Texte fourni
Tennis Opposé cette nuit à Rafael Nadal, le Russe était déjà assuré d’être 26e.

Que la Russie soit une terre de champion est une évidence. Kafelnikov, Safin, Davydenko et Youzhny ont tous marqué à leur façon le circuit. Ils regardent tous la nouvelle pépite russe qui prend de plus en plus de place sur le circuit : Karen Khachanov. A 22 ans, ce géant de près de 2 mètres figure dans le Top 40. Il a déjà réussi une percée dans le Top 30. Contrairement à ce qu’avait prédit Kafelnikov, il n’a pas été dans le Top 20 en 2015.

Cette année, il a soulevé le trophée à Marseille, mais il a aussi connu quelques grosses déceptions avec des défaites d’entrée à Rotterdam, Indian Wells, Madrid, Rome et Washington.

La nuit passée, il s’attaquait au féroce n°1 mondial Rafael Nadal en demi-finale à Toronto. Il espérait disputer enfin une grande finale. Quel qu’ait été le résultat la nuit passée, il était déjà assuré de son meilleur classement (26e). En cas de victoire, il pouvait viser la 21e place.

Ce gamin dont les parents sont arméniens est un fils de sportif. Son papa Agbar jouait au volley. Sa maman est médecin. A 15 ans, il quitte la froide Moscou pour une académie à Split où il côtoie Vedran Martic, un proche d’Ivanisevic. Ensuite, il poursuit son apprentissage à Barcelone où Galo Blanco jouera un rôle déterminant dans son éclosion.

Il tente sa chance sur le circuit ITF en 2011 à Moscou. En 2013, il rejoint déjà les pros et devient au passage le plus jeune joueur russe en Coupe Davis. Il n’attend que 2015 pour gagner sa première finale en Challenger, à Istanbul. Chengdu occupera toujours une place importante vu qu’il y gagne son premier titre ATP alors qu’il ne figurait même pas encore dans le Top 100. Sousa, Lopez, Troicki et Ramos confirmeront que son classement ne reflétait pas son niveau réel.

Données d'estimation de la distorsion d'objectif
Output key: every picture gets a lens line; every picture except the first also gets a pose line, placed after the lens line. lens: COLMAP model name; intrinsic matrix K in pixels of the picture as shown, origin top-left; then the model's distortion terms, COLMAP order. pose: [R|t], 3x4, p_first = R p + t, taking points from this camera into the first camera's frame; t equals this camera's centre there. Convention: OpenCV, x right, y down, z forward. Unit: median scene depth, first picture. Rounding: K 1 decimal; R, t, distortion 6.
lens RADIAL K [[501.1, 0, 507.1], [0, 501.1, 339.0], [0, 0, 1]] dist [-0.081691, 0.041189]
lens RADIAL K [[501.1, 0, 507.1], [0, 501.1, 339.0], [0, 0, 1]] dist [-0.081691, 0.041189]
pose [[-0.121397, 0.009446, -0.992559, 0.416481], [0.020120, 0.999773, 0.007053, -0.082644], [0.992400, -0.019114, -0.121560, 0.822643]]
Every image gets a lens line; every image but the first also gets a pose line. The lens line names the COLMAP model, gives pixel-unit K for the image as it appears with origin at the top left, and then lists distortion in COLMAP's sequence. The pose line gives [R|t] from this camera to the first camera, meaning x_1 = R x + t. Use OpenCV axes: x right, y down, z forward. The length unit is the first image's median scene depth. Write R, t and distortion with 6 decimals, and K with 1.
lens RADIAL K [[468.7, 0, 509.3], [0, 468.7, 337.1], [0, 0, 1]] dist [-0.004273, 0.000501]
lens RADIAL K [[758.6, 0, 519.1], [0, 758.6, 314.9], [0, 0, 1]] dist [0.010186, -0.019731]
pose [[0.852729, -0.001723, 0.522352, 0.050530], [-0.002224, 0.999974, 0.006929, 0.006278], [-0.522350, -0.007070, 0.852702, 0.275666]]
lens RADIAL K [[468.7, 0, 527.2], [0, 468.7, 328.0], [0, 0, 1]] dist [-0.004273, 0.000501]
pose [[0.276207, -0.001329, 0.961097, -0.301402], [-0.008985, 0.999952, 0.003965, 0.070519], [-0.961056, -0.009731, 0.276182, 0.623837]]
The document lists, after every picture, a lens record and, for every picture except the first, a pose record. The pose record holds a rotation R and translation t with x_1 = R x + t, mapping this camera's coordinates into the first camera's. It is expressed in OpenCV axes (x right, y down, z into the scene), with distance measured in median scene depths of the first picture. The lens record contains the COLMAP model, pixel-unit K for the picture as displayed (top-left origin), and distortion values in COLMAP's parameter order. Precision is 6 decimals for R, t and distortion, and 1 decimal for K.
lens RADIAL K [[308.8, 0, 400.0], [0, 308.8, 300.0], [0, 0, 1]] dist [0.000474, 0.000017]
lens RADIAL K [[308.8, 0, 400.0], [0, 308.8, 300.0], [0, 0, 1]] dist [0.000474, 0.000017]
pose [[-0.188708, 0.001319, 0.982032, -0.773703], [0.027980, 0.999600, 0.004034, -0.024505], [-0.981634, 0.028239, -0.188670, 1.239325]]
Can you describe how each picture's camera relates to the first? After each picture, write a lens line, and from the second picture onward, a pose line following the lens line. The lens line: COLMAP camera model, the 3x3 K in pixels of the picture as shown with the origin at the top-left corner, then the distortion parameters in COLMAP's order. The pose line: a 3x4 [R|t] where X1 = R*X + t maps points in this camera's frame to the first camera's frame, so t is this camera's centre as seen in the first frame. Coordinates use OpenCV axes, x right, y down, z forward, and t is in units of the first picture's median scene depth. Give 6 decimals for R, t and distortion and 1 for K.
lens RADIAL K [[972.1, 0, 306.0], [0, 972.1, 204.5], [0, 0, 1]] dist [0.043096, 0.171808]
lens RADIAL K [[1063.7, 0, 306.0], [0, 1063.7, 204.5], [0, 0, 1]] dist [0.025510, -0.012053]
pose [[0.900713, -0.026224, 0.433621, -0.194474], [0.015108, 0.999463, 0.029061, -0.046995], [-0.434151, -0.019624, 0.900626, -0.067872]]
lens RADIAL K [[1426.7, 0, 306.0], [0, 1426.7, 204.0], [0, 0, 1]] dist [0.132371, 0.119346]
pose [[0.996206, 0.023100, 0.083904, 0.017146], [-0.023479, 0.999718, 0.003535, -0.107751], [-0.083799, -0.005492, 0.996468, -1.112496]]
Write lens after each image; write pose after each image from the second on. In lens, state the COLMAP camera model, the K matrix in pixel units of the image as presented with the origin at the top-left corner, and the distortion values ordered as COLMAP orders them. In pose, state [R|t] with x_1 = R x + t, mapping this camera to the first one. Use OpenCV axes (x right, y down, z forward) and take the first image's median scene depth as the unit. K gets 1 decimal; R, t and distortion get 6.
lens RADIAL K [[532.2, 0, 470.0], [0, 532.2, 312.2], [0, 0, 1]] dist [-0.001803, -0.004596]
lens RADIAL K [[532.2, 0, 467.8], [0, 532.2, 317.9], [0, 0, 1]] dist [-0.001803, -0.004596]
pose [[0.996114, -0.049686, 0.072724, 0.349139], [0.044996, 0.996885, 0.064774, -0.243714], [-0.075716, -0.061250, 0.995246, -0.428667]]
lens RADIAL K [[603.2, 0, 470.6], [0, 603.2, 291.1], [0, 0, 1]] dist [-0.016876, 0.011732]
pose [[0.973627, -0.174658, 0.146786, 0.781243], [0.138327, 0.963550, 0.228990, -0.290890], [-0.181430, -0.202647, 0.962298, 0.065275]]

Questions et exercices
- 1) Répondez à ces questions d'après l'article sur Karen Khachanov.
(a) Dans quelle ville a-t-il soulevé le trophée cette année ?
(b) À quel sport jouait son père Agbar ?
(c) Dans quelle ville a-t-il gagné sa première finale en Challenger ?
- 2) Reproduisez mot pour mot le passage de l'article sur Karen Khachanov qui va de « La nuit passée, il s’attaquait » à « la 21e place. ».

Liste des réponses
- 1)
(a) À Marseille.
(b) Au volley.
(c) À Istanbul.

- 2)
La nuit passée, il s’attaquait au féroce n°1 mondial Rafael Nadal en demi-finale à Toronto. Il espérait disputer enfin une grande finale. Quel qu’ait été le résultat la nuit passée, il était déjà assuré de son meilleur classement (26e). En cas de victoire, il pouvait viser la 21e place.